Wenn ich eine BC9000 oder eine BK90x0 (zB BK9050) mit ein paar Klemmen dran einschalte (unkonfiguriert, im Auslieferungszustand), dann kann ich direkt auf die Klemmen-Register über ModBUS zugreifen (zB ReadDiscreteInputs 0 [ModBUS Befehl 2] liest den ersten DI-Kanal).

Ich dachte, die BC9050 würde sich genauso verhalten. Anscheinend aber nicht. In den "unteren" Modbus-Bereichen ist nicht zu finden (ReadDiscreteInputs 0 bringt immer 0).

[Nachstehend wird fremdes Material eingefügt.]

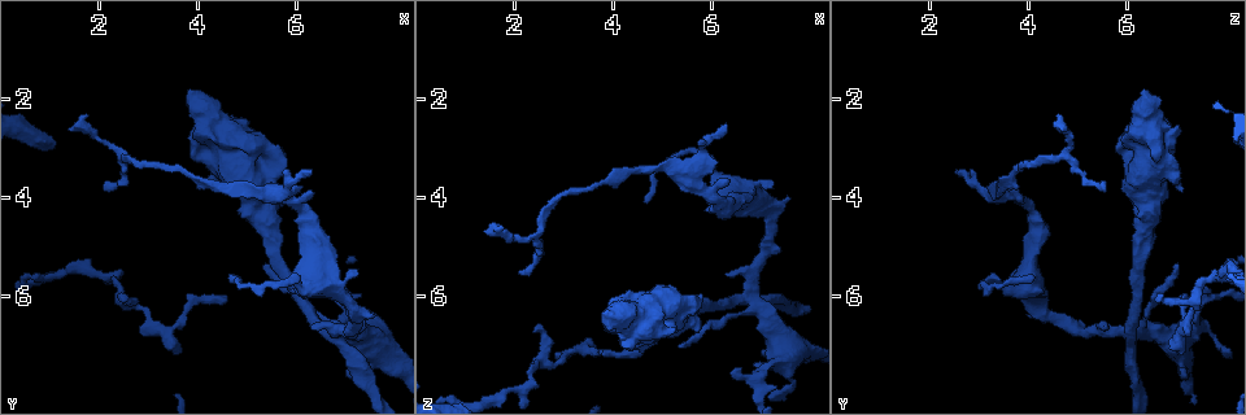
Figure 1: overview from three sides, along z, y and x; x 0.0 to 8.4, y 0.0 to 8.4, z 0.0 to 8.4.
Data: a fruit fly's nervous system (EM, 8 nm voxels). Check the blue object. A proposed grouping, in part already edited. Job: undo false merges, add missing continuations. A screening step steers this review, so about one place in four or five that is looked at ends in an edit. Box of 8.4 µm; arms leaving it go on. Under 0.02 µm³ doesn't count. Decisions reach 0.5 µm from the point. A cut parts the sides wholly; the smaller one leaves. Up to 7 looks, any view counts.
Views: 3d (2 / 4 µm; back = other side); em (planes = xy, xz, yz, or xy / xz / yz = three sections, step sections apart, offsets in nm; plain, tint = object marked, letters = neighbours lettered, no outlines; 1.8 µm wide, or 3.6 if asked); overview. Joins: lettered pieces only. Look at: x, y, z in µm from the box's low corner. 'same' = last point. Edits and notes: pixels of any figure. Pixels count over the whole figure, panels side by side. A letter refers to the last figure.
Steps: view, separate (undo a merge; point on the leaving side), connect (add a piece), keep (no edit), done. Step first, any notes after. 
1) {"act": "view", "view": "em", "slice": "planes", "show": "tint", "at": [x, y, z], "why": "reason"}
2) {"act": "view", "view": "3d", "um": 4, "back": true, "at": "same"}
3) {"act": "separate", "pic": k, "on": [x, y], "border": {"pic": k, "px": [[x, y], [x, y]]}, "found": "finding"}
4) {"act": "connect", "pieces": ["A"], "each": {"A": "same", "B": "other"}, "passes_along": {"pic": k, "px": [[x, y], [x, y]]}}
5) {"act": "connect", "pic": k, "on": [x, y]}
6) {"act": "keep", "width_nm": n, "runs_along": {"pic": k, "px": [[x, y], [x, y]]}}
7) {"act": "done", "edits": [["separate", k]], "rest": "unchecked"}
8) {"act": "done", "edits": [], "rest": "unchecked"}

{"act": "view", "view": "em", "slice": "yz", "step": 8, "show": "letters", "at": [4.60, 6.00, 7.15], "why": "thin end"}

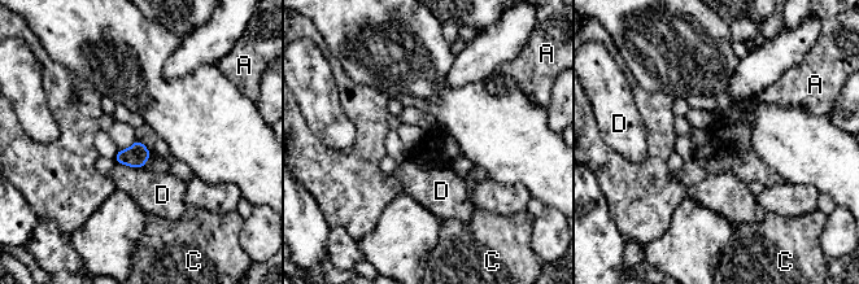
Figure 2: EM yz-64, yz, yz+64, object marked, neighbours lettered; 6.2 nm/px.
{"act": "view", "view": "em", "slice": "planes", "show": "letters", "at": "same", "why": "another direction"}

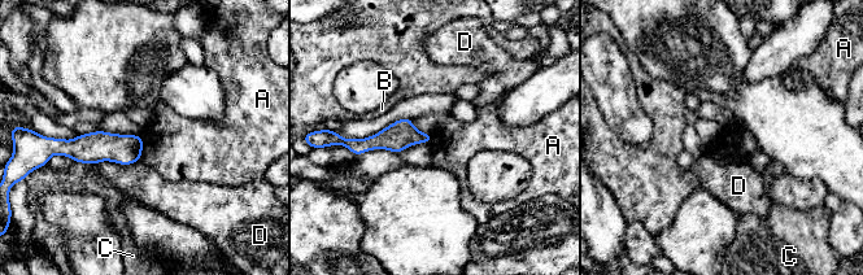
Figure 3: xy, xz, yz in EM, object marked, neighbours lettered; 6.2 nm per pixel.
{"act": "keep", "longest_contact_nm": ["D", 300], "each": {"A": "other", "B": "other", "C": "other", "D": "other"}, "border": {"pic": 3, "px": [[142, 136], [143, 151]]}, "found": "no lettered piece goes on from it"}

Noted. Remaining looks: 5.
{"act": "view", "view": "em", "slice": "planes", "show": "letters", "at": [5.80, 3.25, 5.95]}

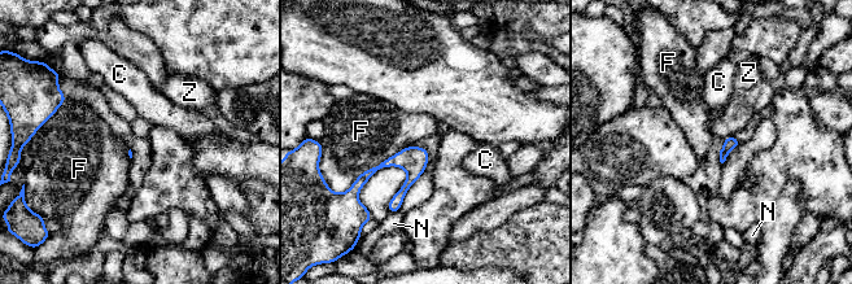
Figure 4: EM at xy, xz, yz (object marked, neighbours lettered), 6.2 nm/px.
{"act": "keep", "longest_contact_nm": ["F", 500], "each": {"C": "other", "F": "other", "N": "other", "Z": "other"}, "found": "no lettered piece goes on from it"}

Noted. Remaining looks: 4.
{"act": "view", "view": "3d", "um": 4, "at": [6.35, 3.50, 2.45], "why": "an open end"}

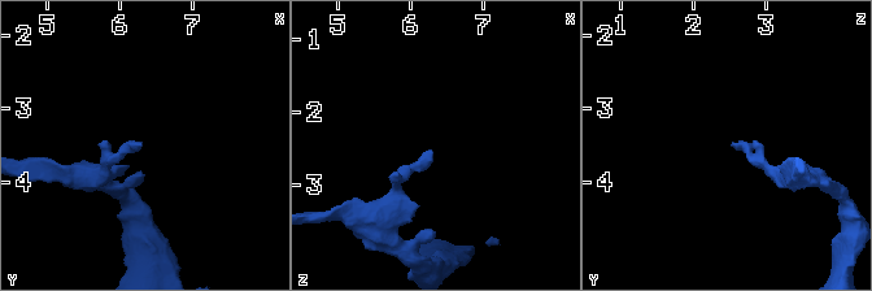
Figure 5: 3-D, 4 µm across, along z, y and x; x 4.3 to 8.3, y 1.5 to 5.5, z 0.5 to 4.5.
{"act": "view", "view": "em", "um": 3.6, "slice": "planes", "show": "tint", "at": [6.30, 3.50, 2.55]}

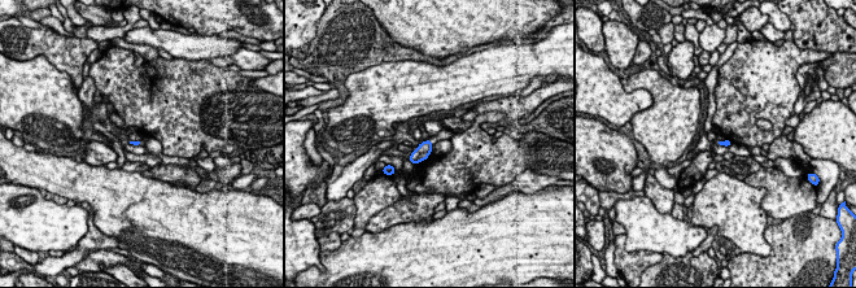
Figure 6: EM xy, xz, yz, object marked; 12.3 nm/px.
{"act": "view", "view": "em", "um": 3.6, "slice": "planes", "show": "letters", "at": "same"}

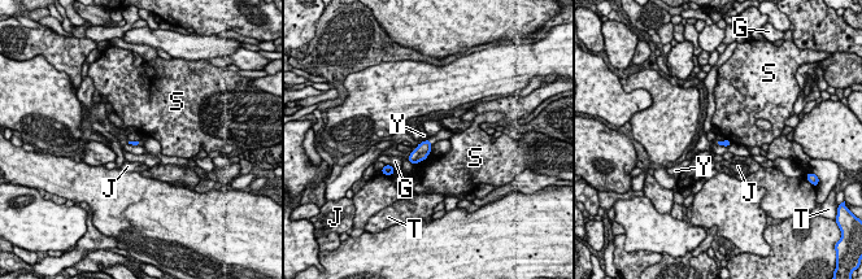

Es wird wohl nicht automatisch gemappt.
Als Workaround habe ich ein Programm geschrieben, dass die IOs auf Merkerbereiche ummappt. Dann kann man die Merker-Adressen über Modbus auslesen (ab 0x4000).

Frage: Wie kann man eine BC9050 dazu bringen, die ModBUS-Bereiche automatisch zu mappen, wie es auch die BC9000 und BK90x0 machen?

In der Doku gibt es absolut keinen Unterschied zwischen BC9050 und BC9000 beim ModBUS-gemappe.

Komisch finde ich auch den Fakt, dass das automatische ModBUS-mapping bei der BC9000 nur geht, solange kein Programm auf der Steuerung ist. In dem Moment, so nur eine Zeile Code drin ist, sind die Modbus-Bereiche leer (außer wenn man Merker definiert, s.o.) Soll das so sein???

Ich wäre dankbar um :idea: bei dieser Sache!!


----------



## Feldbus (18 März 2010)

Hi,

der BK9xx0 sind einfache Koppler die immer die Daten von allen Klemmen in das PZabbildes des Modbus kopiert. Die digitalen kommen in die digitalen Modbusfunktionen und die analogen oder komplexen Klemmen in die Register Funktionen.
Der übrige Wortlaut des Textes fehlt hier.